The Hadassah of Henrietta Szold

Other than Moses and Abraham, Hadassah Women's Zionist Organization of America founder Henrietta Szold was the first Jewish leader I learned about.

Henrietta Szold (far right) in 1920 with the other founders of the Hadassah Womens Organization. (photo credit: Courtesy)
Henrietta Szold (far right) in 1920 with the other founders of the Hadassah Womens Organization.
(photo credit: Courtesy)
Other than Moses and Abraham, Hadassah Women's Zionist Organization of America founder Henrietta Szold was the first Jewish leader I learned about.
My mother, Anna Birshtein Geffen, owned a seated olivewood camel, “Made in Palestine,” in which you could put liquid ink and write with the old-style pen to your heart’s content. Since it was always on display and I only had seen camels at the Grant Park Zoo in Atlanta, I frequently asked her about the camel.
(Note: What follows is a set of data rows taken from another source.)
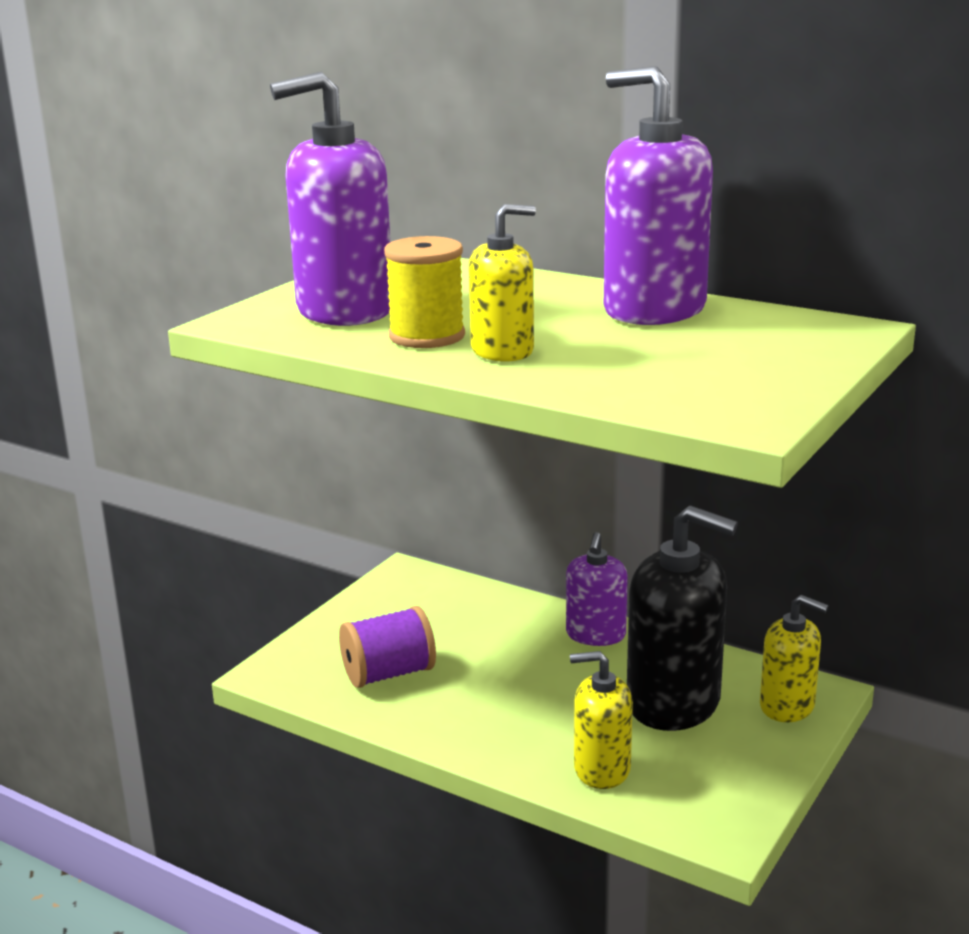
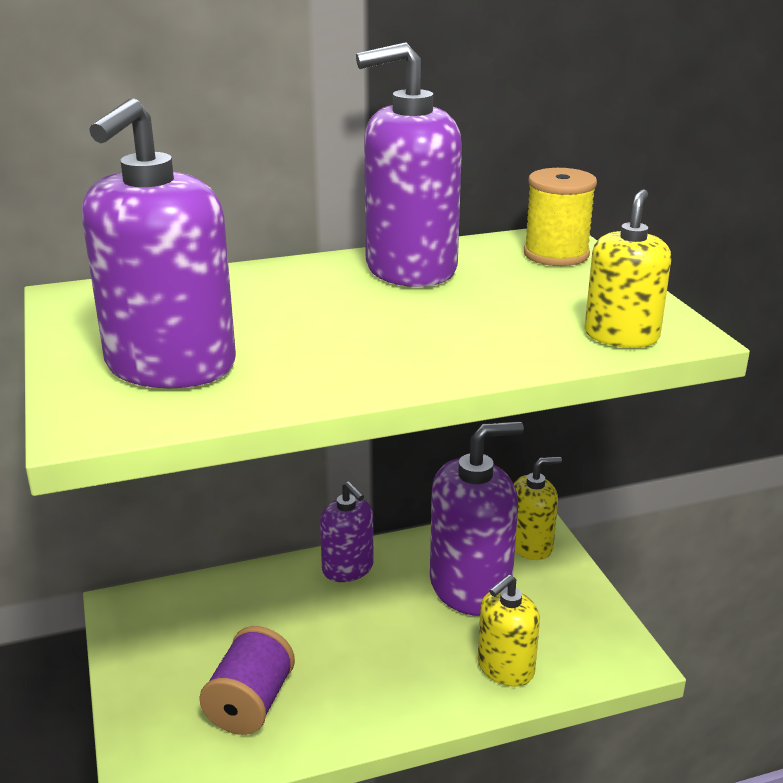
camera: 50 degrees left, 5 degrees up
yellow spool [384,236,465,348] -> yellow spool moved to [524,168,597,266]
yellow soap dispenser [469,204,536,362] -> yellow soap dispenser moved to [585,189,671,348]
black soap dispenser [627,505,738,731] -> purple soap dispenser [430,421,524,616]

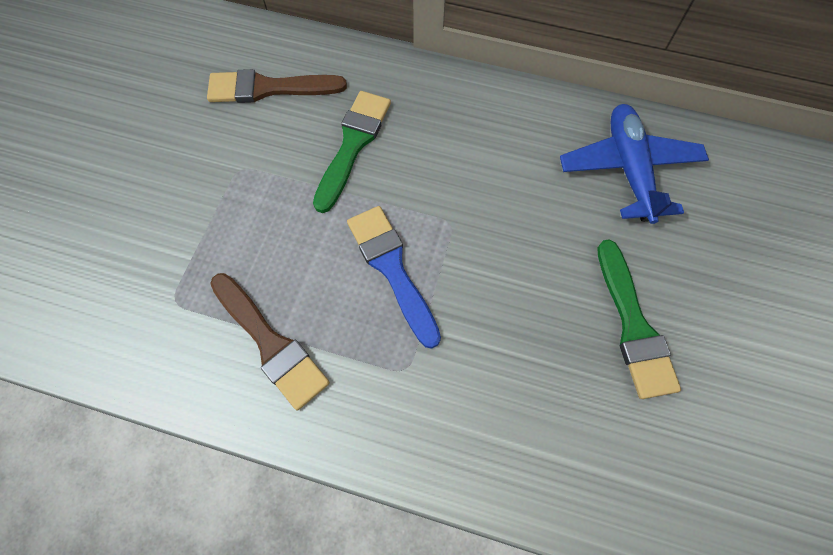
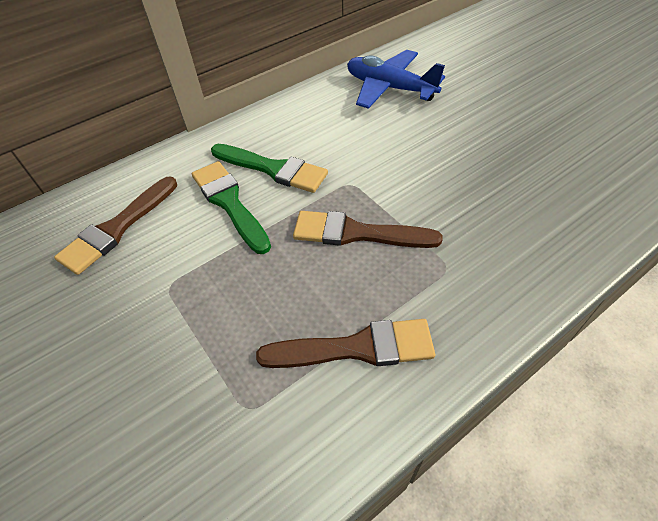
camera: 50 degrees left, 15 degrees down
blue brush [347,206,441,349] -> brown brush [293,211,443,248]
green brush [597,240,681,399] -> green brush moved to [211,144,328,193]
My mother was a member of Junior Hadassah in Norfolk, Virginia, from 1930 until 1934. The members received a friendly order from Szold, living in Palestine, to raise money for the Hadassah Youth village, Meir Shefayah. Szold had youth aliya in mind and needed a place where she could bring the children and ensure trained personnel took care of them. My mother told me the story of the village, and that the camel reminded her of it.
“Why the camel?” I asked.
“Henrietta Szold sent each member of Junior Hadassah who raised $50 a prize. I knew a lot of people, and I raised $52.”
Today, the camel sits on a shelf in my Jerusalem home, and when I look at it, I remember my mother first, and then Henrietta Szold. Her greatest triumph was undoubtedly the Hadassah University Medical Center in Jerusalem, now in a battle for its survival.
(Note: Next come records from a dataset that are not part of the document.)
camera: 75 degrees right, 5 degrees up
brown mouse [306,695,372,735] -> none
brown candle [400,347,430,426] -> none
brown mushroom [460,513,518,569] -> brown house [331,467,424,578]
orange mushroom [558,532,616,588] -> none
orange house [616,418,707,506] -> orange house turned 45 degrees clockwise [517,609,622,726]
What would Szold have thought? BORN IN Baltimore, Maryland in 1860, just before the election of Abraham Lincoln and the onset of the Civil War, Szold memorized Lincoln’s Gettysburg Address when she was 10 years old, and recited it in her father’s synagogue. A student of languages, she became involved in the immigration of Jews from Europe in 1881 because she could communicate with them. She also set up a school in Baltimore to teach the newcomers English.
In a letter to one of her four sisters, she wrote: “The Russian business so absorbs my thoughts that I have gone back to my early childhood longing to be a man... I am sure that if I were to be, I could mature plans of great benefit to them.”
Raised as a Reform Jew, as her father was a noted Reform rabbi, she was not, at first, the feminist she came to be. She believed that Jewish women were protected by “potent Halacha” dealing with marriage and divorce.
In 1893, she gave a notable speech because it so toed the party line.
“The Jewish mother teaches the children, speeds her husband to the place of worship and instruction, welcomes him when he returns, keeps the house godly and God’s blessings resting upon all these things.”
As a new century arrived and with the death of her father, she moved to New York with her mother.
Aspiring to a better Jewish education, she was accepted by Chancellor Solomon Schecter to be an auditor in the Rabbinical School of the Jewish Theological Seminary of America. At that same time, a program began there for the training of Hebrew school teachers.
The demands of school, translating scholarly books into English and being an active member of the national Zionist administration caused a meltdown, necessitating a change at age 49. She convinced her mother that a visit to Palestine would be good for both of them. In 1909, off they went to the Promised Land.
Szold’s very lengthy essay on the trip in 1909-1910, published in American Jewish Year Book, is a mustread for understanding how the goals of the Hadassah organization – born on February 12, 112 years ago – may have been comprised.
She noted the forward-looking aspects of Palestine, but she also saw “what had come to be regarded widely as the sign of slipshod wastefulness and disorganization.”
“Millions have been poured into the colonies... but the whole system is paralyzed. Heroic remedies are needed,” she added.
As each element in the current Hadassah crisis is revealed, we see signs that over and over again should have been heeded – but were not. The smaller problems bred larger ones, until the debt became overwhelming.
We are aware that considerable funds have been raised by the women of Hadassah for years – the building of the Ein Kerem facility, the renovation of the Mount Scopus center. But all those enormous sums have not been directed where they should have gone. Certain major financial obligations have not been met – especially withholding tax for the government. The more we learn the worse it gets. You can be sure that “heroic remedies are needed. “ In her report, Szold wrote, “I see crisis in sharp relief. There are some real deplorable results in what has been attempted.”
The current Hadassah situation is certainly a crisis of highest proportions.
A large percentage of this city’s population need the excellent medical facilities which Hadassah provides.
The Hadassah organization understands it cannot provide the funds it once did, but the budget of the hospital still requires this infusion – which sadly has disappeared.
We hope Hadassah women’s leadership can be rejuvenated, because they appear a bit frail at this juncture.
As my camel has survived almost 80 years, let us hope the funds will flow and the ink of resourcefulness will raise up Hadassah once more.